When singer Carsie Blanton released Not Old, Not New in 2014, the album seemed like a step sideways. Her calling card before it was semi-acoustic pop rooted in the singer/songwriter tradition, but her songs are physical enough and spare enough in their arrangements that there’s not a hint of the coffee shop left in them. When Blanton cut the album of jazz standards, she saw the songs’ intelligent songwriting as the line that connected Not Old, Not New to her body of work. Her new album, So Ferocious, suggests another. 

Countless performances by female jazz vocalists addressed the challenge of how to communicate sexual desire without saying the words, and desire is a constant in Blanton’s work. So Ferocious includes such titles as “Hot Night,” “Ravenous,” “Scoundrel,” and “The Animal I Am,” and the songs live up to their titles, not in raw, sexual content but as burlesque-like, playful teases. “I’ve got a dirty mind,” she sings in “Vim and Vigor,” and you can hear the sexy grin in her vocal performance. She sings in the space between the words “sex” and “kitten” with results so playful that it’s easy to imagine that her bedroom comes complete with monkey bars. 

But sex songs are rarely simply about sex. More often, they’re relationship songs, and the different tones and angles in her lyrics mark Blanton as someone adept at making quick, fine line distinctions between relationships that seem similar to the naked eye. “Fat and Happy” is the easiest to distinguish as she dreams about being “fat and happy / and living high on the hog.” The chorus suggests that she’s secure enough in the love of another that dreams of losing her shape are not just permitted but are part of a game the two play.

Blanton sings the hushed, slightly tense “To Be Known” to someone whose core hope is summed up in the title, and as is often the case in Blanton’s songs, it’s deceptively complex. The song plays as a compassionate gesture to someone who has often felt overlooked, but it’s also possible to hear it as Blanton singing to herself. The “Learn” page on her website is the product of a compulsive oversharer, and it’s easy to imagine that it’s motivated by the desire to be known.

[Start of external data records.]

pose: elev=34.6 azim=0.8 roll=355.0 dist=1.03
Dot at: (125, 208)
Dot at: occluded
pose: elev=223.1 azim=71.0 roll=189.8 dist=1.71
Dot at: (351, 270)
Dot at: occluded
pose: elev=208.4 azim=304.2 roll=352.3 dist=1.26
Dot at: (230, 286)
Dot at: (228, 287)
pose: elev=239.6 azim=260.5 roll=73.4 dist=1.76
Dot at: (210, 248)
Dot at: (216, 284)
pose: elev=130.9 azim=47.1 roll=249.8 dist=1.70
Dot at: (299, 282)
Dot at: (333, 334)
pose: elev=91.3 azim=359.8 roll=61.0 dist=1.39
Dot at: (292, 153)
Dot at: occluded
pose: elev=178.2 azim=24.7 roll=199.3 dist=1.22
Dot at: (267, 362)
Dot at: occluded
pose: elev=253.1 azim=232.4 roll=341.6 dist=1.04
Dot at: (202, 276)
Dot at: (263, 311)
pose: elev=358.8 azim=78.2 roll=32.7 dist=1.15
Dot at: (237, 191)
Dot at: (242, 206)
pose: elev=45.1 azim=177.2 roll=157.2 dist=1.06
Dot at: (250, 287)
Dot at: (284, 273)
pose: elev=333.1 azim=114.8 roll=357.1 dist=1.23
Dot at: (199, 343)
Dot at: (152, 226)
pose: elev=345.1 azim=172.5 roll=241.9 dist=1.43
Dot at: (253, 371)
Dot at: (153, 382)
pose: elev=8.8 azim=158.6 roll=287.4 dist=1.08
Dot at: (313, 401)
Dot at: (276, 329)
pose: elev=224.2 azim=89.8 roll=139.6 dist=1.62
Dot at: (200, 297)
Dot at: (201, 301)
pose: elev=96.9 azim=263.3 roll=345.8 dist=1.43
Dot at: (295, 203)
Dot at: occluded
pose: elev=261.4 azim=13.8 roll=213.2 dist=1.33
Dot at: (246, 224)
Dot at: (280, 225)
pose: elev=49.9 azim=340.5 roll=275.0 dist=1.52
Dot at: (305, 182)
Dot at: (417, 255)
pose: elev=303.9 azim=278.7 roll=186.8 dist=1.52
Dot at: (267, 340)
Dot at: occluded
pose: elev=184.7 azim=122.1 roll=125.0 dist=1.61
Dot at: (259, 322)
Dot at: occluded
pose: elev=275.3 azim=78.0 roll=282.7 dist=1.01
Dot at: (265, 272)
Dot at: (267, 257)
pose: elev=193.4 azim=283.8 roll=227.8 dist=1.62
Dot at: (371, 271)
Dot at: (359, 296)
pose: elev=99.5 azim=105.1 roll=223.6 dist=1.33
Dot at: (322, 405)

The sense of balance that allows the songs to hold multiple possible interpretations is the strength of So Ferocious. Blanton could easily come on too strong or too playful and seem desperate or silly, but neither happens. She sounds open but never simply confessional, and complex but rarely a mess. The title threatens to promise too much for the album, but “ferocious” is just theatrical enough a word to dial down expectations, particularly when accompanied on the cover by a line drawing of Blanton wearing only her panties in front of a lion.